Während des siebenzehnten Jahrhunderts entwickelten sich die Letzteren ganz ungemein: England, Holland, Frankreich und Spanien rangen fast ein halbes Jahrhundert in zahllosen blutigen Kämpfen um die Herrschaft des Meeres, und die Kriegsschiffe wuchsen an Zahl und Größe. Mit dem englischen „Royal Sovereign“ trat 1640 das erste Linienschiff (Dreidecker) auf, um fortan als Schlachtschiff die Stärke der Flotten zu bilden und den Ocean zwei Jahrhunderte lang zu beherrschen. Mit ihm fand diese Form einen ungefähren Abschluß und änderte sich bis zur Anwendung der Dampfkraft auf die Schifffahrt verhältnißmäßig nur wenig, wie dies der Vergleich zwischen den Bildern 5 und 6 zeigt, obwohl beide Typen über 150 Jahre aus einander liegen, jener dem siebenzehnten und letzterer unserem Jahrhundert angehört.
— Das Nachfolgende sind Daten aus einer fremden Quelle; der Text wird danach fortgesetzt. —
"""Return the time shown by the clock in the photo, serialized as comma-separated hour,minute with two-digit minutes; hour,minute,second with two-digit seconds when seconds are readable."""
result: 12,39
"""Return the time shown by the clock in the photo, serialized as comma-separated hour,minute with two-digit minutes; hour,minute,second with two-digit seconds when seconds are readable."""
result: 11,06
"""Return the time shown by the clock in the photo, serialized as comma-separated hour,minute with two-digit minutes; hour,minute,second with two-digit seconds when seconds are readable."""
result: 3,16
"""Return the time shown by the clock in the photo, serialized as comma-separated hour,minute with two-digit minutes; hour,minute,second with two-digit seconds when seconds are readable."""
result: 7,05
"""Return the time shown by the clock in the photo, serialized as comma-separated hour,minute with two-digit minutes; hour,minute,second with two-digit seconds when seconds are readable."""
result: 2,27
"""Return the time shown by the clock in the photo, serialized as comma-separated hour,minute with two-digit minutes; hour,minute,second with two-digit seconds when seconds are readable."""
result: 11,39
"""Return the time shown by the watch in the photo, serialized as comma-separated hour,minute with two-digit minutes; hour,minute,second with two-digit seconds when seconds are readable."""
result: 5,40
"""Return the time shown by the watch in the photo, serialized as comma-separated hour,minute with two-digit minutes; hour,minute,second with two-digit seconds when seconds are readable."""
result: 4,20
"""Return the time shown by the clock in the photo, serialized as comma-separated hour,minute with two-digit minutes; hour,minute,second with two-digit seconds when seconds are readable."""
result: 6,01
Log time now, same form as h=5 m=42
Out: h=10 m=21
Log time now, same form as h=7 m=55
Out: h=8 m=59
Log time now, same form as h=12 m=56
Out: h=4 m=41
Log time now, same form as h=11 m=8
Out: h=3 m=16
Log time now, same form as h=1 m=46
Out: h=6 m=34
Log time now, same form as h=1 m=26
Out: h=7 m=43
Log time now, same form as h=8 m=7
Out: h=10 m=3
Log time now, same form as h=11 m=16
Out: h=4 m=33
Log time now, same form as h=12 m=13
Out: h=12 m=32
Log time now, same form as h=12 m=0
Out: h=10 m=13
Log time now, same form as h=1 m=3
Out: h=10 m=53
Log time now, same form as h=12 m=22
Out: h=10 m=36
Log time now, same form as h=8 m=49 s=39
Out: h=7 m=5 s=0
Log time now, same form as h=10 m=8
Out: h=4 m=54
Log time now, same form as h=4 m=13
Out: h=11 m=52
Die hauptsächlichsten Veränderungen während dieses Zeitraumes beschränken sich auf das Verhältniß von der Breite zur Länge des Rumpfes, das von 1:3 in 1:4 übergeht, um sich auf diesem Punkte bis zur Einführung der Dampfkraft zu erhalten.

Ebenso vollzog sich allmählich eine Wandlung in der Bewaffnung der Schiffe. Man verringerte die Zahl der Geschütze und die Vielfältigkeit ihrer Kaliber, um die letzteren dafür zu vergrößern, und strebte dahin, die Technik der Geschützfabrikation zu vervollkommnen. Bei Erfindung der Kanonen stellte man diese aus Schmiedeeisen her; später ging man zum Guß über, aber daß derselbe sehr zu wünschen übrig ließ, geht aus der Thatsache hervor, daß während einer Seeschlacht zwischen Engländern und Holländern 1666 auf den Schiffen der Letzteren nicht weniger als 118 Geschütze sprangen.

Seit Mitte des siebenzehnten Jahrhunderts begann man auch der Taktik größere Aufmerksamkeit zu schenken; denn wenn man bis dahin dieselbe wenig beachtete und ohne sichtbare Ordnung kämpfte, so entstanden jetzt feste Regeln für die Bewegungen der einzelnen Schiffe wie der Geschwader, und die Manövrirkunst wurde zu einem wichtigen Factor, um in der Schlacht Vortheile über den Gegner zu erringen.

Mit der zunehmenden Größe der Schiffe und der Geschütze wuchs auch die Zahl der Bemannung. Während man im siebenzehnten Jahrhundert ungefähr 5 Mann auf ein Geschütz rechnete, stieg dieses Verhältniß im achtzehnten und neunzehnten Jahrhundert bis zu 10, sodaß z. B. die Linienschiffe unserer Zeit von 90 Kanonen, welche lange 32-, 24- und 18-Pfünder führten, 900 Mann Besatzung – statt wie früher die Hälfte – zählen. Andererseits verringerte sich die Zahl der Schlachtschiffe in der Flotte, da die Bau- und Unterhaltungskosten ja bedeutend größer wurden. 1646 kaufte Frankreich von Schweden 4 ausgesuchte und voll ausgerüstete Kriegsschiffe von 36 bis 44 Kanonen, wie sie damals das Gros der Schlachtschiffe ausmachten, für 72,000 Thaler; ein einziges dreideckiges Linienschiff von 90 bis 100 Kanonen kostete dagegen zu Anfang des Jahrhunderts über 1 Million Thaler.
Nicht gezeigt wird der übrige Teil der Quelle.